• **WORK REQUEST**: Every line from the one with "Publication title" up to and including the one with "Sciences (JDUHS). 2022 Mar 8;16(2):72-7." is to be output exactly as it appears below; pictures are not.

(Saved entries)
━━━━━━━━━━━━━━━━━━━━

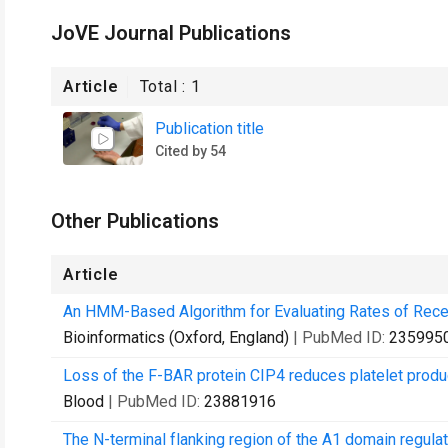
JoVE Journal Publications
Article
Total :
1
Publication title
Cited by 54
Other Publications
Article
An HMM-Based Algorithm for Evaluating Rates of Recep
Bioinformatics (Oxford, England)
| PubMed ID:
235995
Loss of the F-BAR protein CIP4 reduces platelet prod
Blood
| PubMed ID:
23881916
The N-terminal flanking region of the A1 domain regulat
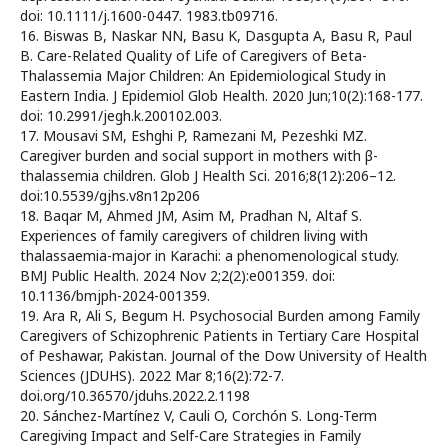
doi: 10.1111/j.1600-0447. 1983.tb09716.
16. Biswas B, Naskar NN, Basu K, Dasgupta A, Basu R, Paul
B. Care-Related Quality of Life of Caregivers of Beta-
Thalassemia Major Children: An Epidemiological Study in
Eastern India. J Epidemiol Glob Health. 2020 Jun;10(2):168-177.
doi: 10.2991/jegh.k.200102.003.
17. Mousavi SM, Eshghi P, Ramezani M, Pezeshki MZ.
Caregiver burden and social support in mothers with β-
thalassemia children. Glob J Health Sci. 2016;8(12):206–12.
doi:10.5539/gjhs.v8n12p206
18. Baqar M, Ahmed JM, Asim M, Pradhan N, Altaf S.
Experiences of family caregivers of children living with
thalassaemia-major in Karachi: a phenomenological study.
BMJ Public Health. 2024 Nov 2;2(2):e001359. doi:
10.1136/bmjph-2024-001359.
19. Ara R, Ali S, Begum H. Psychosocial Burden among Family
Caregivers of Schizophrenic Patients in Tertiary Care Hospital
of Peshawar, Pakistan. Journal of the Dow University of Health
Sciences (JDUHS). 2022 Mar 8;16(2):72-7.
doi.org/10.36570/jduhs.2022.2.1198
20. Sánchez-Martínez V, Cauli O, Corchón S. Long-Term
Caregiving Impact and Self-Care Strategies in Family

━━━━━━━━━━━━━━━━━━━━

• **ANSWER BOX**:
Publication title
Cited by 54
Other Publications
Article
An HMM-Based Algorithm for Evaluating Rates of Recep
Bioinformatics (Oxford, England)
| PubMed ID:
235995
Loss of the F-BAR protein CIP4 reduces platelet prod
Blood
| PubMed ID:
23881916
The N-terminal flanking region of the A1 domain regulat
doi: 10.1111/j.1600-0447. 1983.tb09716.
16. Biswas B, Naskar NN, Basu K, Dasgupta A, Basu R, Paul
B. Care-Related Quality of Life of Caregivers of Beta-
Thalassemia Major Children: An Epidemiological Study in
Eastern India. J Epidemiol Glob Health. 2020 Jun;10(2):168-177.
doi: 10.2991/jegh.k.200102.003.
17. Mousavi SM, Eshghi P, Ramezani M, Pezeshki MZ.
Caregiver burden and social support in mothers with β-
thalassemia children. Glob J Health Sci. 2016;8(12):206–12.
doi:10.5539/gjhs.v8n12p206
18. Baqar M, Ahmed JM, Asim M, Pradhan N, Altaf S.
Experiences of family caregivers of children living with
thalassaemia-major in Karachi: a phenomenological study.
BMJ Public Health. 2024 Nov 2;2(2):e001359. doi:
10.1136/bmjph-2024-001359.
19. Ara R, Ali S, Begum H. Psychosocial Burden among Family
Caregivers of Schizophrenic Patients in Tertiary Care Hospital
of Peshawar, Pakistan. Journal of the Dow University of Health
Sciences (JDUHS). 2022 Mar 8;16(2):72-7.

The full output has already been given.